Ticket #1113 (closed task: wontfix)

Opened 2 years ago

Last modified 8 months ago

Using PIE by default on AMD64

Reported by: halfie Owned by:
Priority: major Keywords: meeting
Cc: jakub Blocked By:
Blocking:

Description

http://fedoraproject.org/wiki/Hardened_Packages page mentions that "FESCo requires some packages to use PIE and relro hardening by default."

I am proposing that hardening flags (including PIE and RELRO) should be turned on by *default* for *all* packages on AMD64.

  1. https://wiki.ubuntu.com/Security/Features says "PIE on x86_64 does not have the same penalties, and will eventually be made the default, but more testing is required."

What about Fedora taking the lead on this one?

  1. http://www.openbsd.org/53.html says,

"Position-independent executables (PIE) are now used by default on alpha, amd64, hppa, landisk, loongson, sgi and sparc64."

I wish Fedora did the same on AMD64.

  1. Addressing concerns mentioned in https://fedorahosted.org/fesco/ticket/1104

"PIE disables use of prelink - so this is another performance impact on startup. On the other hand we should evaluate the impact of non-prelinked vs. prelinked startup time on modern computers, maybe it is no longer much relevant"

Please see http://people.redhat.com/~gmurphy/files/pie.odt for such an evaluation.

In short. "... the average delay of a PIE application over a non-PIE application was significantly below perceivable threshold."

"I guess PIE has some impact on performance. Therefore I'd rather use PIE on limited list of packages. Databases might be a good addition into the current group."

ftp://ftp.inf.ethz.ch/doc/tech-reports/7xx/766.pdf mentions an average overhead of 3.6% on AMD64 (x64) which is not too bad (considering the benefits it provides).

I was able to independently verify some of the numbers present in this paper by using "unSPEC" (https://github.com/kholia/unSPEC).

FWIW, Ubuntu has been shipping PIE enabled Firefox for years now. https://bugs.launchpad.net/ubuntu/+source/xulrunner-1.9.1/+bug/507744 I repeated the benchmarks (mentioned in the above bug report) for Firefox 20.0 running on Fedora 18 64-bit.

http://dromaeo.com/?id=193034,193041,193043,193080,193080,193081,193082
First four columns are stock Firefox and last two columns are PIE enabled Firefox. There are no performance regressions it seems (at least not in the Dromaeo JavaScript? performance testing tool). Additionally, there was no perceivable difference in the load time of Firefox.

I recommend running your own independent benchmarks to confirm this.

Similarly, there are no performance regressions (after enabling PIE) even in popular CPU intensive applications like Gimp and MongoDB.

Furthermore, large programs do the bulk of their computations in application-specific DSOs already. This applies to Firefox, among others. httpd is another example which already uses zlib and OpenSSL DSOs to do (CPU intensive) operations like compression and encryption.

"I'm not sure that in the study above the non-PIE binaries were prelinked or not. Also it would be more interesting to see the result for bigger desktop applications like LibreOffice?, Firefox, Evolution."

http://en.wikipedia.org/wiki/Prelink mentions "Jakub Jelínek points out that position independent executables ignore prelinking on Red Hat Enterprise Linux and Fedora Core, and recommends that network and SUID programs be built PIE to facilitate a more secure environment."

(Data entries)
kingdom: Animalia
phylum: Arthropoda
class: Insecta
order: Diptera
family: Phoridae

...

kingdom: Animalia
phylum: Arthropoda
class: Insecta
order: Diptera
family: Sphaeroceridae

**Parts of the exercise**
- a) Condense the paragraph in the PIE ticket that begins "Furthermore, large programs" into a short bulleted list that keeps its main facts.
- b) Return the passage of the PIE ticket from "Please see http://people.redhat.com/~gmurphy/files/pie.odt" up to and including "benefits it provides).", copied word for word.

**The replies**
- a)
- Large programs already do most of their computation in application-specific DSOs.
- Firefox is one of these programs.
- httpd is another. It already uses the zlib and OpenSSL DSOs for CPU-intensive operations such as compression and encryption.

- b)
Please see http://people.redhat.com/~gmurphy/files/pie.odt for such an evaluation.

In short. "... the average delay of a PIE application over a non-PIE application was significantly below perceivable threshold."

"I guess PIE has some impact on performance. Therefore I'd rather use PIE on limited list of packages. Databases might be a good addition into the current group."

ftp://ftp.inf.ethz.ch/doc/tech-reports/7xx/766.pdf mentions an average overhead of 3.6% on AMD64 (x64) which is not too bad (considering the benefits it provides).